Since only part of the material below is wanted, output exactly the lines from the one with "kettle [414,424,486,503] ->" up to and including the one with "bottle [625,366,655,444] ->".

Records supplied:
Segment Open

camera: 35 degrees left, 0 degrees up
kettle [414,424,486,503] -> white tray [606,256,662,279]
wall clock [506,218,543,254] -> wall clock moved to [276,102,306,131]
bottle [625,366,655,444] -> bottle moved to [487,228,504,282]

Segment Closed
Segment Open

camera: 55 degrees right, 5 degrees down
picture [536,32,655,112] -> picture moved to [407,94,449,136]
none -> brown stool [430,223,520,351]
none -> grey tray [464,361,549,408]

Segment Closed
Segment Open

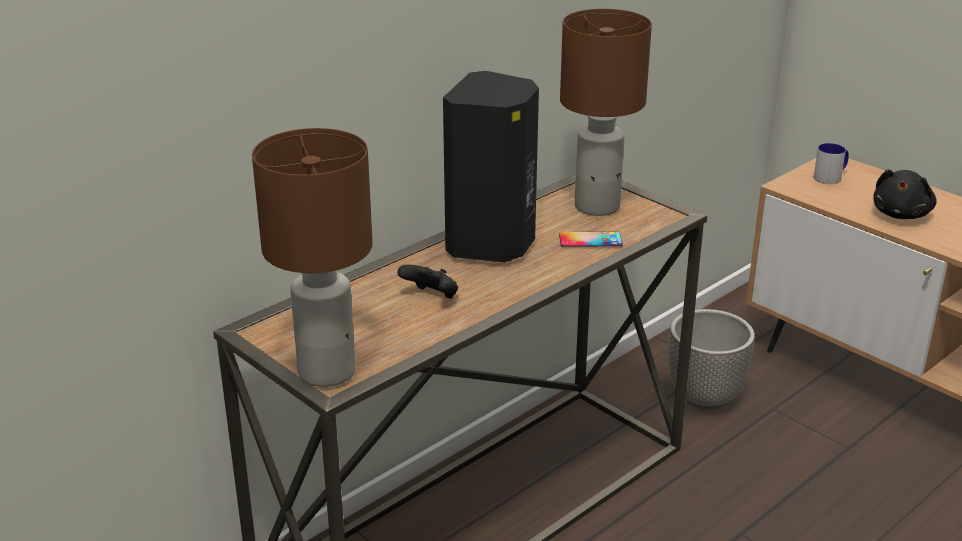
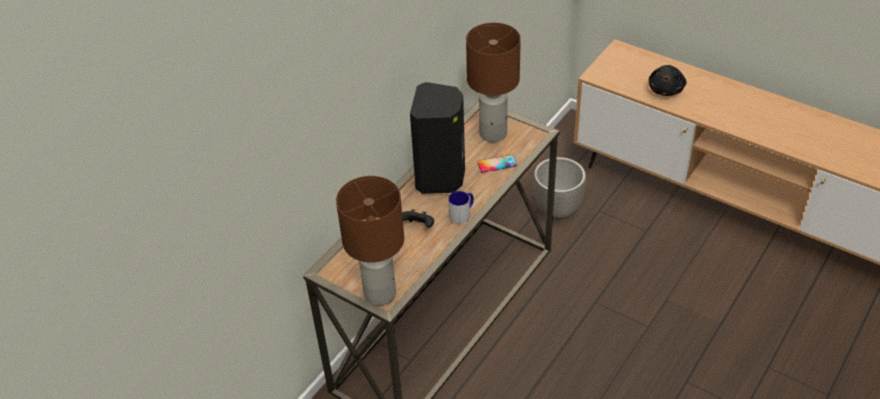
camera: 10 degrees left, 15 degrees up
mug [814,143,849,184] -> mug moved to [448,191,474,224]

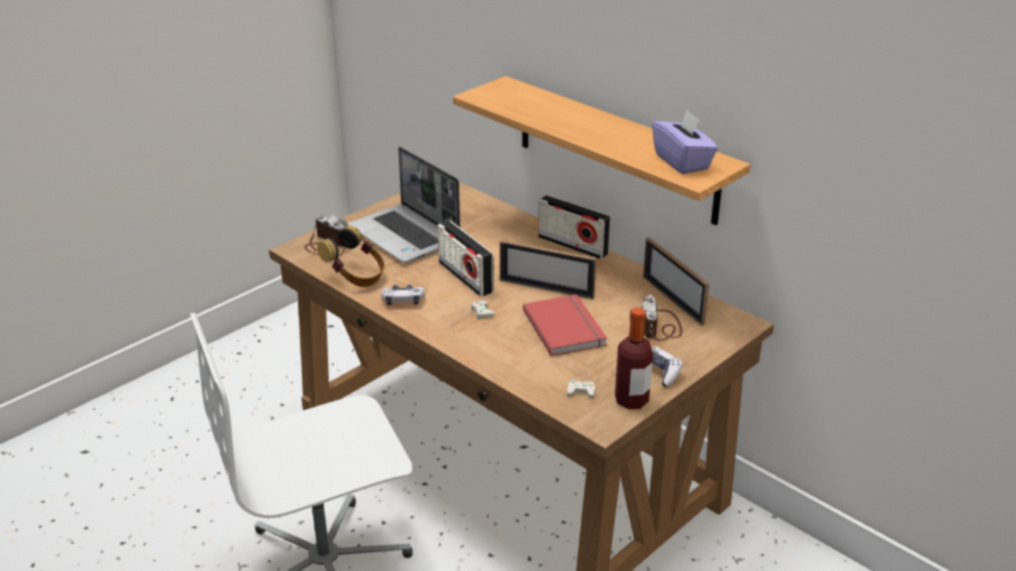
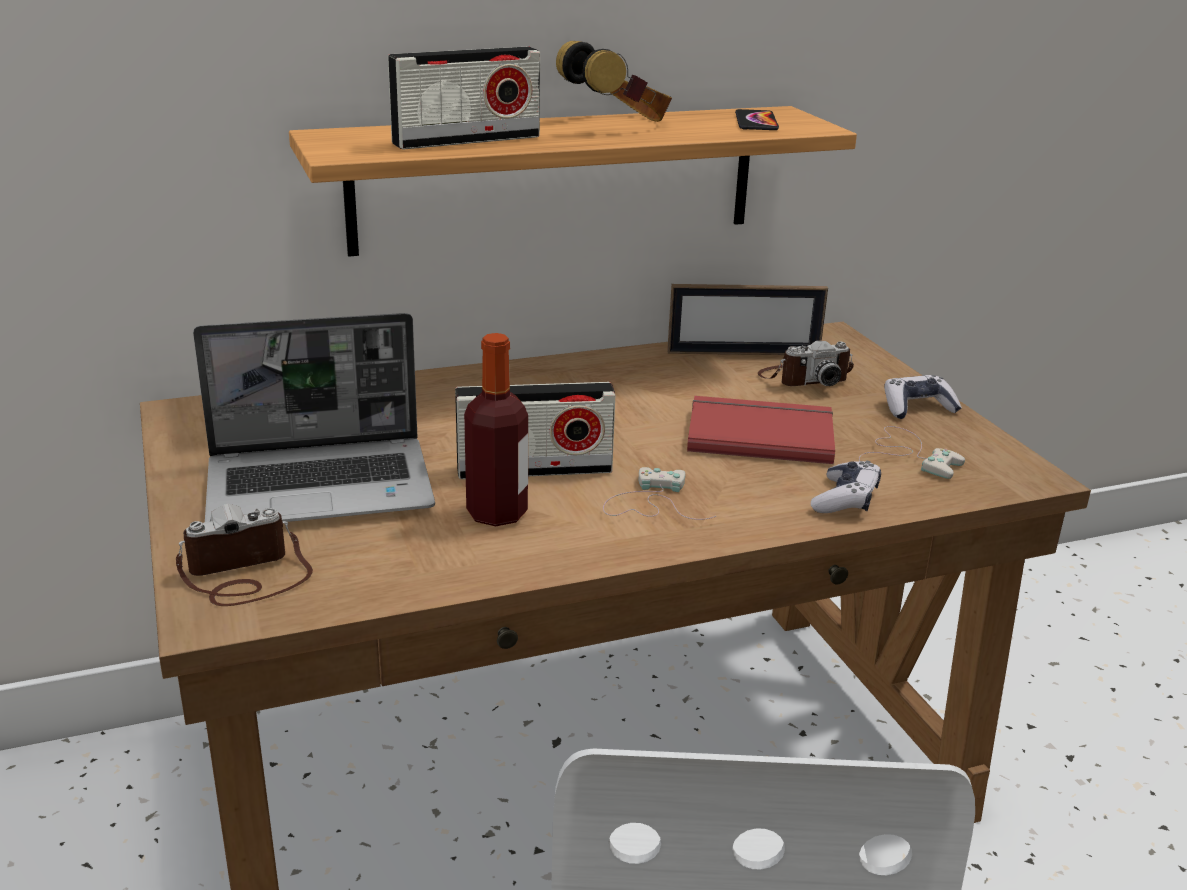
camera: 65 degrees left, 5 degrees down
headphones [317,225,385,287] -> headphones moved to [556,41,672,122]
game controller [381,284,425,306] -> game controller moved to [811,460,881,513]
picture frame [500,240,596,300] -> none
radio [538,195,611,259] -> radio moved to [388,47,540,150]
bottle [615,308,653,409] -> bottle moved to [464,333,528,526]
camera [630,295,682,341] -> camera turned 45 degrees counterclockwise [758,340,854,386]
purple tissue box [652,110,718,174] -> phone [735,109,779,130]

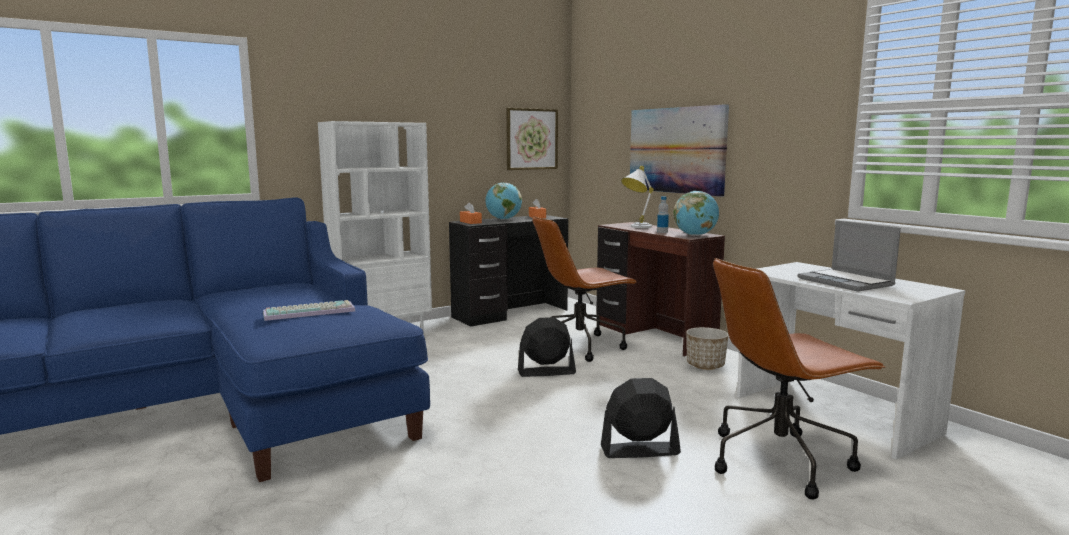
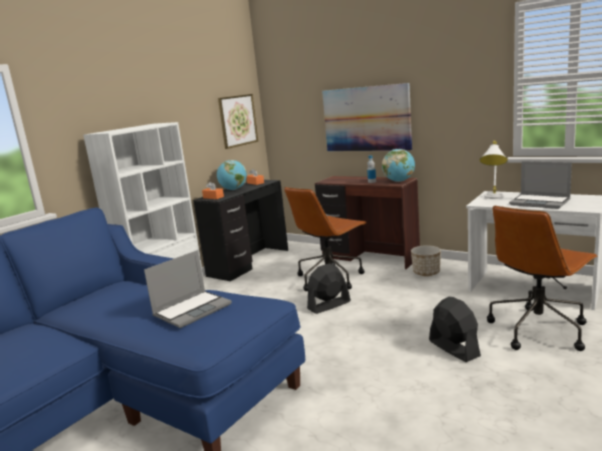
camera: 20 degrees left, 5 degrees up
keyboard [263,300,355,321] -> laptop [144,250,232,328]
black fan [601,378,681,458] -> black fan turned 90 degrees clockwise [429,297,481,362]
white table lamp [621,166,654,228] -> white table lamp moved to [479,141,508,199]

Segment Closed

Completed exercise:
kettle [414,424,486,503] -> white tray [606,256,662,279]
wall clock [506,218,543,254] -> wall clock moved to [276,102,306,131]
bottle [625,366,655,444] -> bottle moved to [487,228,504,282]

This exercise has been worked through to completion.